In the May edition of CTI (Computer-Telephone Integration) magazine, publisher Rich Tehrani paints a slick, simplistic view of the CTI industry. He claims that CTI is moving from a proprietary set of vendor-oriented platforms, to an "open" PC-based architecture. He praises this supposed openness, saying, "There's open, and then there's OPEN!" However, Mr. Tehrani is hiding the truth. That depends on what meaning of the word OPEN is.

There are two basic kinds of deceivers, of course. There's the bald-faced liar who will tell you "the sky is green" and expects you to believe it. Then there's the smooth, spin-doctor type of salesman -- like Rich Tehrani -- who says "the sky is always blue." Most days you look up and say, Yes, this man is telling the truth. It's only when the little storms of life crop up that you realize you've been deceived.

Mr. Tehrani's article states that PBX (Private Branch Exchange) telephone systems from old-line vendors like AT&T and Nortel Networks are closed, but that PC-based telephony systems are becoming more open. He bases this statement on the idea that soon you will be able to use any vendor's CTI expansion card in your PC slots, and you will be able to program to a "standard abstraction layer that is hardware-vendor independent." The deception in his statement is his omission of one little fact: that abstraction layer is none other than Microsoft's proprietary, closed operating system called Windows NT.

Yes, it may be somewhat "open" to have a variety of plug-in cards to choose from. Yes, it's nice to have a wide variety of personal computer hardware to choose from. It seems to be an open platform. However, Microsoft's Windows NT is neither open, nor a free choice. If the hardware vendors only make device drivers to allow their plug-in cards to communicate with Windows NT, then where is your freedom of choice in platforms? And if Microsoft builds proprietary roadblocks inside Windows NT, causing one or more CTI card vendors to have superior -- or inferior -- performance, then where is the openness? Where is the "level playing field?"

In fact, all Mr. Tehrani's article does is cleverly hide the fact that the "closed-ness" or "proprietary-ness" of CTI systems is now being "abstracted" out of the hardware layer and being inserted into the operating system layer. This process actually locks-down the platform to a single OS vendor, removing any freedom of choice that was previously available. Except for the existing base of Unix-based CTI systems (slated for eventual elimination by Microsoft), only a single vendor, Touchvoice Systems, has been able to wrangle a CTI card vendor to make device drivers available for an alternative operating system, IBM OS/2 Warp. Everyone else has been swept cleanly into the Windows-only proprietary platform scam.
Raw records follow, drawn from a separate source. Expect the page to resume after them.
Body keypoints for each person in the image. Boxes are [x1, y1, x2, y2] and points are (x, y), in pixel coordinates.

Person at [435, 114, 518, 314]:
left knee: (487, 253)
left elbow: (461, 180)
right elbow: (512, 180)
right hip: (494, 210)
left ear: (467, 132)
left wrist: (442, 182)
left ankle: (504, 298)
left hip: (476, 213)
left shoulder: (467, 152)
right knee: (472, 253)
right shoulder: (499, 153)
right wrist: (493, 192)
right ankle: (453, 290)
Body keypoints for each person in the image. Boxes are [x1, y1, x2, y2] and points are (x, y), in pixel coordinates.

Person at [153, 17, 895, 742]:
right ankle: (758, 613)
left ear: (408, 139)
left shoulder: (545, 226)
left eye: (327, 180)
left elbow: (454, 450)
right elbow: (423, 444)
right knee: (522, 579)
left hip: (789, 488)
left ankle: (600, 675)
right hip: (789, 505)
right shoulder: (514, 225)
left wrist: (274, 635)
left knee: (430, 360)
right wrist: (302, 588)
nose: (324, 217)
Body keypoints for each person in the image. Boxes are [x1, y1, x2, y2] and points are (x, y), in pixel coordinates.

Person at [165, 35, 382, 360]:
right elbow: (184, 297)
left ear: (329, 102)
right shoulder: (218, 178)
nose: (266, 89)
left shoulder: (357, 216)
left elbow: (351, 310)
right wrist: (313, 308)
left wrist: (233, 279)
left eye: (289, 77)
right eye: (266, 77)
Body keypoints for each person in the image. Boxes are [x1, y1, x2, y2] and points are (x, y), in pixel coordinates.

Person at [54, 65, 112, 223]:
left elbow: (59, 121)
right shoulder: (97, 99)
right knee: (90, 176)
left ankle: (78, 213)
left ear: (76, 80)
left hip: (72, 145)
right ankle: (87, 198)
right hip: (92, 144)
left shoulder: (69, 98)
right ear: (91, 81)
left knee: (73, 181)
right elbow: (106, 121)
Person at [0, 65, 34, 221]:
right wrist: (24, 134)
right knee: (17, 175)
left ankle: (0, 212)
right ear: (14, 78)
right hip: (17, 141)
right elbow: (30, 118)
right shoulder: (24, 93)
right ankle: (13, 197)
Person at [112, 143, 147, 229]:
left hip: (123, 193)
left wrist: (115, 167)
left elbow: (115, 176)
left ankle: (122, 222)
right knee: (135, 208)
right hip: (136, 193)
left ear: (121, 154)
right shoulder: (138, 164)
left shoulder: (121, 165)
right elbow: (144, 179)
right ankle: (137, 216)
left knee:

Mr. Tehrani then fails to point out the obvious contradiction in Microsoft's position in the CTI market: Microsoft has made a $44 million dollar investment in CTI board maker Dialogic, Inc. This means that Microsoft now has a vested interest in making sure that competing CTI card makers have higher costs, poorer performance, and lower market share than Dialogic. Eventually, an NT-only, Dialogic-only CTI platform will emerge -- one that is even more proprietary, more closed, and more devoid of choice than the old-time "closed" PBX marketplace ever was.

With devious publishers like Rich Tehrani dominating the CTI magazine publishing space, forcing out writers that support real openness and real freedom of choice, most buyers of CTI technology have no idea that they are being maneuvered and hoodwinked into supporting a closed, choiceless world. It's coconspirators like Rich Tehrani and his TMC (Technology Media Publishing) that make Microsoft's greed and power lust work effectively to kill consumer and business choice.